Kendimi onunla kıyaslayacak olursam, ben şımarık zengin çocuk olarak etiketlenirim, o ise tam bağımsız bir melek. Bu bizim farklarımızdan biri ama aynı zamanda ikimizi de iyi yerlere getiriyor... her zaman hiçbir şeyin sonsuza kadar sürmeyeceğini hatırlatıyor.

“Ben normal bir sandviç ve su alacağım,” diye mırıldandı, düşüncelerimi bölerken bana baktı, “Ya sen?” diye sordu, cevabımı bekleyerek.

Boğazımı temizleyerek, “Ben de aynısını alacağım.” Sonra, elinde not defteriyle bize doğru yürüyen Samuel’i çağırdı—siparişimizi yazdıktan sonra kasaya doğru yöneldi, siparişlerimizi sisteme girdi.

“Tamam... Aidan, benimle konuş,” dedi, aniden, kaşımı ona kaldırmama neden olarak, “Benden bir şey sakladığın çok açık ve bunu senden görebiliyorum. Beni öğle yemeği için favori kafeme getirdin—bu senin her gün yaptığın bir şey değil,” diye ekledi.

Gözlerimiz birbirine odaklanmışken sonuçlarını düşünmeye çalıştım.

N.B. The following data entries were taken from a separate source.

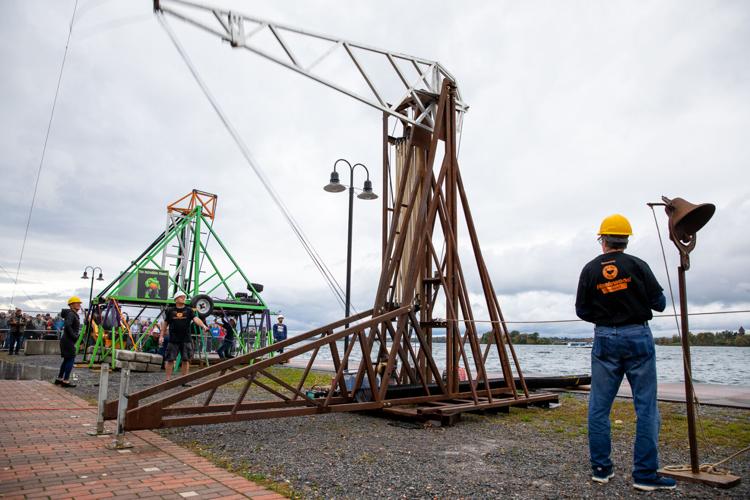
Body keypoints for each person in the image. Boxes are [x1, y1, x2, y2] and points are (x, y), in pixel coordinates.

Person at [575, 214, 675, 491]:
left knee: (598, 408)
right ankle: (644, 475)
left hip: (605, 336)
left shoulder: (590, 269)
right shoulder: (638, 265)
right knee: (646, 408)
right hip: (637, 335)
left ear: (603, 240)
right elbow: (660, 304)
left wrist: (606, 314)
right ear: (626, 240)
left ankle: (601, 469)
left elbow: (581, 310)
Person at [159, 291, 209, 384]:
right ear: (176, 299)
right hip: (173, 339)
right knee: (170, 359)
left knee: (186, 360)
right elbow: (165, 324)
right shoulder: (170, 311)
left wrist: (203, 326)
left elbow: (196, 319)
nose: (183, 298)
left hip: (186, 339)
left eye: (184, 297)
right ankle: (167, 380)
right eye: (181, 297)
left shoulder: (189, 310)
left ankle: (184, 380)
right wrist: (161, 336)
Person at [56, 297, 82, 387]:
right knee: (71, 359)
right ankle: (65, 381)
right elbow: (68, 325)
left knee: (66, 359)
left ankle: (59, 379)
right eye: (76, 303)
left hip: (66, 340)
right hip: (68, 340)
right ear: (71, 305)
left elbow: (69, 326)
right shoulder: (71, 314)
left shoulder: (72, 314)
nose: (79, 304)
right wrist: (75, 337)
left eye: (79, 303)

Kararımdan dolayı panikleyebilir çünkü bu bir arkadaşın normalde isteyeceği bir şey değil. Bir arkadaşa yardım etmek için bile olsa... yine de, çılgınca bir şey istemek.

“Kenna, benimle evlenir misin?” diye sordum.

Mavi gözleri şaşkınlıkla büyüdü ve kahkahalarla geriye yaslandı, ona bakmamı sağladı. Kahkahası herkesin dikkatini çekmiş gibiydi, çoğu ona bakarken o aldırış etmedi. Bana tekrar baktığında, bunun bir şaka olduğunu düşündüğünü gösteriyordu ama ben aslında... ölümüne ciddiydim.